Wildlife benefit from refuge that is now ten times its original size!
Two weeks ago President Obama made the announcement that he was dramatically expanding the Pacific Remote Island Marine National Monument in the Pacific Ocean by over 490,000 square miles – making it ten times its current size! The U.S. Fish and Wildlife Service administers the monument which is anchored around seven island national wildlife refuges. The seven atolls and islands included within the monument are farther from human population centers than any other U.S. area.
This is (literally) huge news for migrating birds and waterfowl, fish, and marine mammals that depend on the unique and diverse ecosystems around these refuge islands. And what is most exciting is that the president has now created the largest marine reserve in the world that is off-limits to commercial fishing. Commercial fishing and other resource extraction in sensitive marine areas present some of the biggest threats to at-risk species, and are the most significant contributors to worldwide declining fish populations.
The expanded Pacific Remote Islands National Monument will provide a necessary safe haven for protected wildlife, along with many other species that will benefit from these conservation efforts. Millions of seabirds from 19 different species depend on the refuge areas and play a critical role in the food chain in the shore ecosystems. In addition to the value to seabirds, the monument also expands the range in which manta rays can safely forage, supports at least 22 species of marine mammals and protects five species of sea turtles.

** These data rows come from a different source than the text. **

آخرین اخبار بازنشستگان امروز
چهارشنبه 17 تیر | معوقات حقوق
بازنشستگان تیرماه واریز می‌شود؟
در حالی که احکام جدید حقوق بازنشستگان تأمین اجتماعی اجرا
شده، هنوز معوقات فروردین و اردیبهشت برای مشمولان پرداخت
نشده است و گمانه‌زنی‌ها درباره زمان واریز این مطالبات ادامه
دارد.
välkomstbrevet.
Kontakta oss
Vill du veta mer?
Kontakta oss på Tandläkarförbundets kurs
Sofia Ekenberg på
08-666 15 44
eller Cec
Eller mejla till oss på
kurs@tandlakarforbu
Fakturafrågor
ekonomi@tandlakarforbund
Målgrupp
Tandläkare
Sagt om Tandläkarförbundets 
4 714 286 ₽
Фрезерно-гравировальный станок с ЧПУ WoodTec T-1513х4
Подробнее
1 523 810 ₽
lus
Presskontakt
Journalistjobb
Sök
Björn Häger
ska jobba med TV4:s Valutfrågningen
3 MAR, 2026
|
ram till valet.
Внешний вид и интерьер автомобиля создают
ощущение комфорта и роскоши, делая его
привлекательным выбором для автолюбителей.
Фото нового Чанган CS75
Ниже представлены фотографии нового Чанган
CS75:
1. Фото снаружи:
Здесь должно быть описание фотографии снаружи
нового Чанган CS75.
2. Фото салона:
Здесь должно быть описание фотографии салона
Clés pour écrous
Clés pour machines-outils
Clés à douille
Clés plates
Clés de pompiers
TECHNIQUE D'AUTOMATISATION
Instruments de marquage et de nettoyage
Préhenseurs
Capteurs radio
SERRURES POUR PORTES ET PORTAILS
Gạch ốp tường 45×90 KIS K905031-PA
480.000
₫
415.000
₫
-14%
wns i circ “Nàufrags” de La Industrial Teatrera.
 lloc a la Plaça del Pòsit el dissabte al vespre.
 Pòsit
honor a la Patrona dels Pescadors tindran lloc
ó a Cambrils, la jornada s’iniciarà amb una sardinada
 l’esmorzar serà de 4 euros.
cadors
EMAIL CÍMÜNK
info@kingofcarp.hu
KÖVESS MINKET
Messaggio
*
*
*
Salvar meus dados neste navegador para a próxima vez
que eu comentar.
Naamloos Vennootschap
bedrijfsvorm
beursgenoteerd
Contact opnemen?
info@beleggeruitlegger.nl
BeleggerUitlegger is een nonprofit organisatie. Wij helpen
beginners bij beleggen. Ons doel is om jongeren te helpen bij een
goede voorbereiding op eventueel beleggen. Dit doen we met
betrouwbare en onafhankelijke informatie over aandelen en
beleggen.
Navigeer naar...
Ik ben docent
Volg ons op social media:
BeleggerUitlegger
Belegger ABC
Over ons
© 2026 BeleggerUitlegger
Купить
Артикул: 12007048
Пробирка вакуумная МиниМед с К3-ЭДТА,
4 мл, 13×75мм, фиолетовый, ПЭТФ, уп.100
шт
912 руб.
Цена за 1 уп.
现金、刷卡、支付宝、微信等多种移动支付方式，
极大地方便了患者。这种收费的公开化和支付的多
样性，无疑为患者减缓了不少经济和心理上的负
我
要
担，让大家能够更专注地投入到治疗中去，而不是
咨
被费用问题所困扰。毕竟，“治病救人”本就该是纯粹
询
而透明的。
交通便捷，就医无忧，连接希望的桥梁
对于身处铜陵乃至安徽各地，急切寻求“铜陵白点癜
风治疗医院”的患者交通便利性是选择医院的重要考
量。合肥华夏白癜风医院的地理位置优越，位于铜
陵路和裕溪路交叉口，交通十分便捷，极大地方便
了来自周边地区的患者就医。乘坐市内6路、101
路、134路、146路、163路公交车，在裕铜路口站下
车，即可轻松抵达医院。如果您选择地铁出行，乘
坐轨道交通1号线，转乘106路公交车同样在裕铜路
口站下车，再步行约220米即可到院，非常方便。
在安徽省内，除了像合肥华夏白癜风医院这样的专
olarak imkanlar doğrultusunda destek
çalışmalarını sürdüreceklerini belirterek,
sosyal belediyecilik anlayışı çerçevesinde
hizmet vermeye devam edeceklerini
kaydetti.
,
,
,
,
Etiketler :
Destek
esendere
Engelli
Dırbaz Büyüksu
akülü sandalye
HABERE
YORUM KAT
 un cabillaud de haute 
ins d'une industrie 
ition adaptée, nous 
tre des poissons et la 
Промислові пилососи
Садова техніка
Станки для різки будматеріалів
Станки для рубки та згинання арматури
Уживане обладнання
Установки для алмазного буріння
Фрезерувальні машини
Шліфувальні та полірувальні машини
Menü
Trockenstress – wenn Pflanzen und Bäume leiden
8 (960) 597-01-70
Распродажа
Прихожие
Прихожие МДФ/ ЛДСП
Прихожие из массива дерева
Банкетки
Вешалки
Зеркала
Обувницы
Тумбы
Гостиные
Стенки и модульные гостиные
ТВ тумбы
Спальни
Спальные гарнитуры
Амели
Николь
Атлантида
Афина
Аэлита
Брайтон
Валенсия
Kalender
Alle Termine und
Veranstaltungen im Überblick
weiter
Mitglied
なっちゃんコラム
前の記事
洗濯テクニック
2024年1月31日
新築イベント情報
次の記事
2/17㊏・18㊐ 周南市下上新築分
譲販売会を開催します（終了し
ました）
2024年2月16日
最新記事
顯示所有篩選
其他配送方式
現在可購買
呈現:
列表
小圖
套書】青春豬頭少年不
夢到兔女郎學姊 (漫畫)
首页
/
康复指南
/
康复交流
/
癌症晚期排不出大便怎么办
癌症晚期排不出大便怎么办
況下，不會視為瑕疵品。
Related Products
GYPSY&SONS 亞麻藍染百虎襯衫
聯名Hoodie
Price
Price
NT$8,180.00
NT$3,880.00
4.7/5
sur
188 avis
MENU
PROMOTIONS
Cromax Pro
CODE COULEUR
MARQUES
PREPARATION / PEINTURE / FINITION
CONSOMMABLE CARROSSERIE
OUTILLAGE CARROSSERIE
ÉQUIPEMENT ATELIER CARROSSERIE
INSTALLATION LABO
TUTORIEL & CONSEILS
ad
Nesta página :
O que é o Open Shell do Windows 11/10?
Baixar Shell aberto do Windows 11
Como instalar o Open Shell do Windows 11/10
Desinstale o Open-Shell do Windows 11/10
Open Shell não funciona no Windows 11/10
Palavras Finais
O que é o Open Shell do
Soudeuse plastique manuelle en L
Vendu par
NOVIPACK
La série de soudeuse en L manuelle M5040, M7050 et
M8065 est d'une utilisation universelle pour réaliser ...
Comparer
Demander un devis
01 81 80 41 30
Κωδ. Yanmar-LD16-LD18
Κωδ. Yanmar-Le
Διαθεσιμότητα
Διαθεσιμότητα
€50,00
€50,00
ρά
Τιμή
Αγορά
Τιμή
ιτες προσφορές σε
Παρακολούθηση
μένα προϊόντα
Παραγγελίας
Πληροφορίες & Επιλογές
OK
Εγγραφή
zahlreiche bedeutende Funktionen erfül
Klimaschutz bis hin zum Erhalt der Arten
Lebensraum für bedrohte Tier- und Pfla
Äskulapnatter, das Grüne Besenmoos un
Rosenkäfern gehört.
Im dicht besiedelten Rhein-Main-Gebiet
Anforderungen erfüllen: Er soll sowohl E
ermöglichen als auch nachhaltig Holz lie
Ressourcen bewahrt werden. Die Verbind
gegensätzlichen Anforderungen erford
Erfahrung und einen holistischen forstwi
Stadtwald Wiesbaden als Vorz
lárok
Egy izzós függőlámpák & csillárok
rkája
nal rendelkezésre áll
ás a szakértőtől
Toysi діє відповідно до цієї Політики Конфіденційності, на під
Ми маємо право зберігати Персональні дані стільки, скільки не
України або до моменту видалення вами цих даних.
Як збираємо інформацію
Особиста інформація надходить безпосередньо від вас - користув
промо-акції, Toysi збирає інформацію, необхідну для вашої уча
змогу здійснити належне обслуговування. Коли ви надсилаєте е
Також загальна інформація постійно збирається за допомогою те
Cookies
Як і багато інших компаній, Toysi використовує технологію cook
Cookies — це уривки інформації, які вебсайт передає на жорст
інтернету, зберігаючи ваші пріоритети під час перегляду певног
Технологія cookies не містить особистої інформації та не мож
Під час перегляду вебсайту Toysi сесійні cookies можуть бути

To expand the monument, President Obama used the authority granted to him by the Antiquities Act – and follows the footsteps of nearly every president since Theodore Roosevelt, who first passed and successfully enacted the law in 1906. The Antiquities Act grants presidents the ability to proclaim “historic landmarks, historic and prehistoric structures and other objects of historic or scientific interest” as national monuments. National monuments recognize and protect cultural and ecological wonders all over the United States and outlying territories and include such sites as mountains, deserts, bridges and statues from New York to Alaska, Florida to Hawaii and nearly everywhere in between. During his tenure, President Obama has designated 13 national monuments.
This most recent designation is of utmost importance to the great biodiversity of the Pacific region because while the area is one where so many unique and threatened marine species thrive, it is also particularly vulnerable to the impacts of climate change. President Obama clearly recognizes the even greater urgency to conserve the region’s biodiversity in the face of climate change, and has taken a major step toward that conservation by expanding the scope and reach of this national monument.